Neptune is a gassy ice giant. This would make it difficult to terraform, but not impossible.
Changing the atmosphere
Neptune has a rich abundance of hydrogen and helium in its atmosphere. Underneath this is a rocky core with a mass of 1.2 Earth masses. Terraforming Neptune would be extremely difficult, requiring most of the atmosphere to be removed. Once the core is left, it would be given a new atmosphere using the oxygen from the water collected, nitrogen from the ammonia, and carbon dioxide using carbon from methane. A heat source would need to be added to sustain habitable temperatures. Since Neptune's magnetic field would be weakened once the water-ammonia layer is gone, some extra protection may be needed (like an ozone layer). The Neptunian core is slightly larger than Earth, so it would have enough gravity to hold onto an atmosphere.
Creating more moons
Terraformed Neptune (far right) with Titan as a moon to restart the dynamo.

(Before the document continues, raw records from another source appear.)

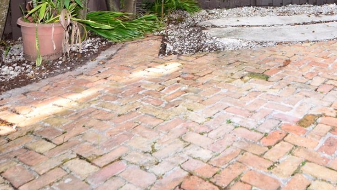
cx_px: 267
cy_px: -37
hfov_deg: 46.9
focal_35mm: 41
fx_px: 366
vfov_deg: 26.0
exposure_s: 1/60
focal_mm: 12
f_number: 6.3
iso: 200
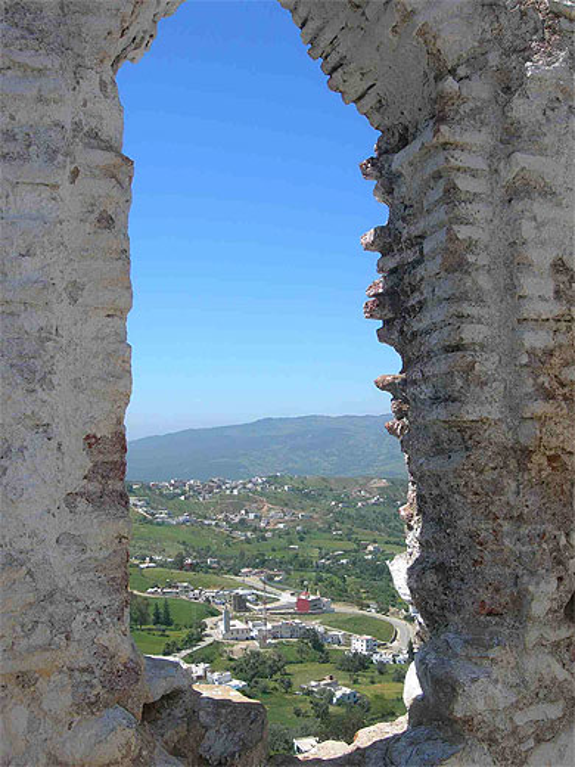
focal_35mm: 38
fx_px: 842
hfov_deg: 37.7
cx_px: 288
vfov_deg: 49.0
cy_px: 384
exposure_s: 1/444
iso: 50
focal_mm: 7.8
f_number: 4.8
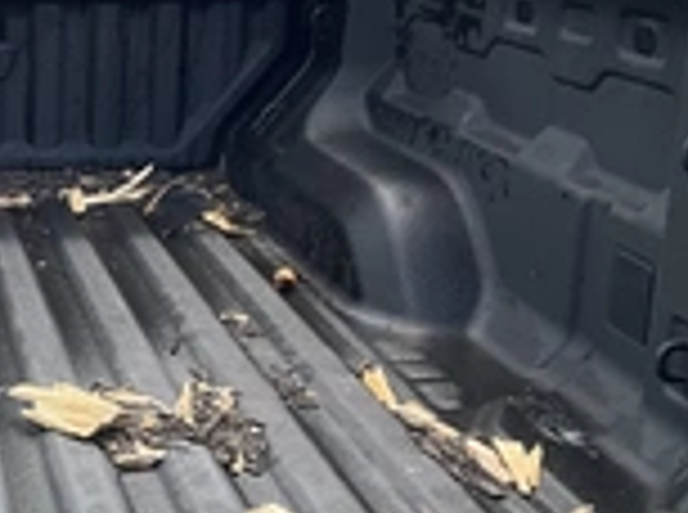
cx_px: -81
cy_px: 266
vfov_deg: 19.3
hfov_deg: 24.0
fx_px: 1507
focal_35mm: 76
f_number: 1.8
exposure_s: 1/391
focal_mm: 3
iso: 25
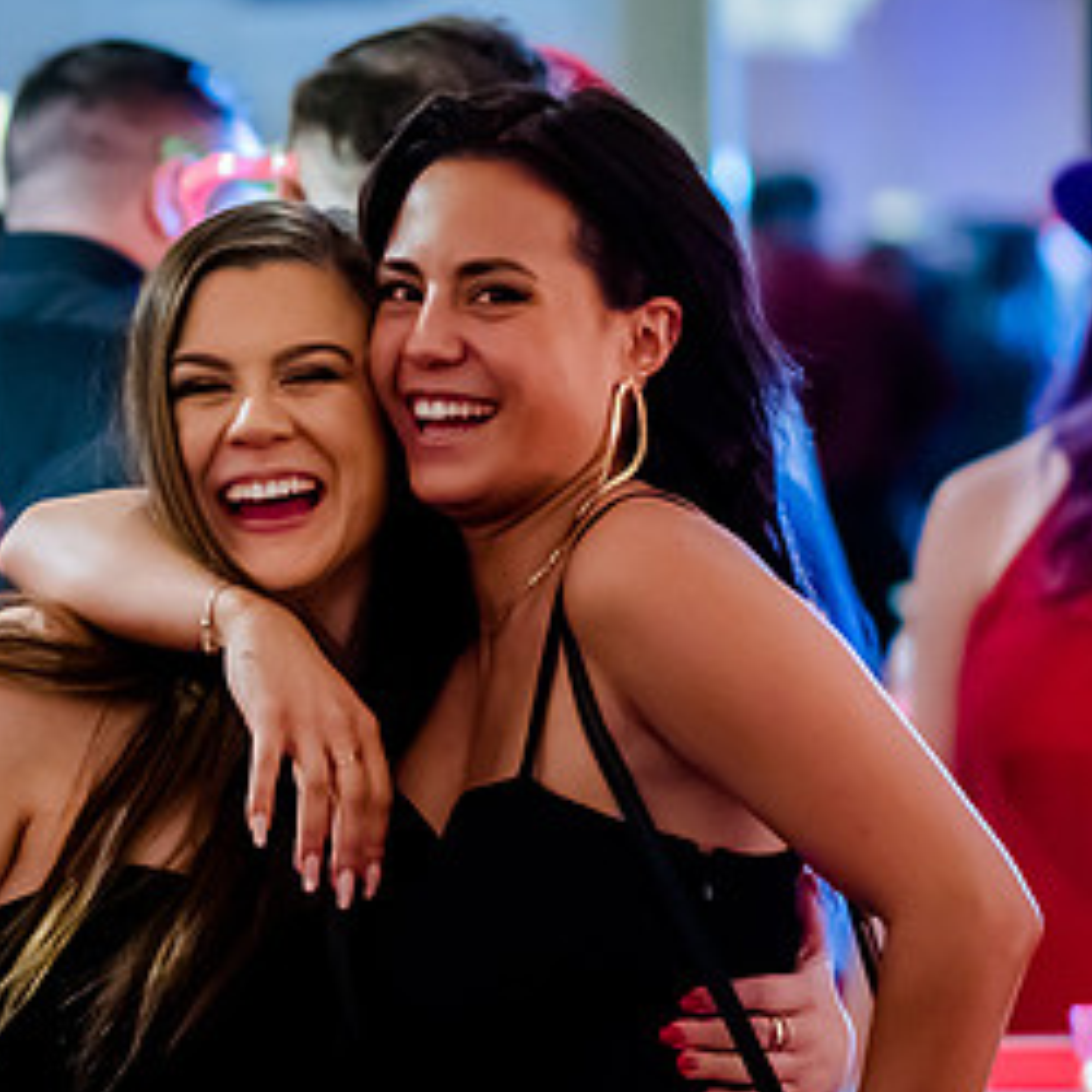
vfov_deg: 5.5
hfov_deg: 5.5
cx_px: 243
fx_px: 11385
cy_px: 487
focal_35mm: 319
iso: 4000
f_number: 2.8
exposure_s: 1/100
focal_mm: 105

And that would only be the first step. As the atmospheric layers are slowly removed, (and potentially used for fusion with any excess hydrogen and helium added to Saturn or Jupiter), Neptune's mantle of methane, ammonia and water would be collected and stored. This layer is between 10 and 15 Earths in mass, the bulk of which could be used to create multiple moons around Neptune, each one more massive than Earth and with oceans that could support life. The orbits of the moons would need to be close to each other and Neptune to take advantage of the increased heat from tidal forces.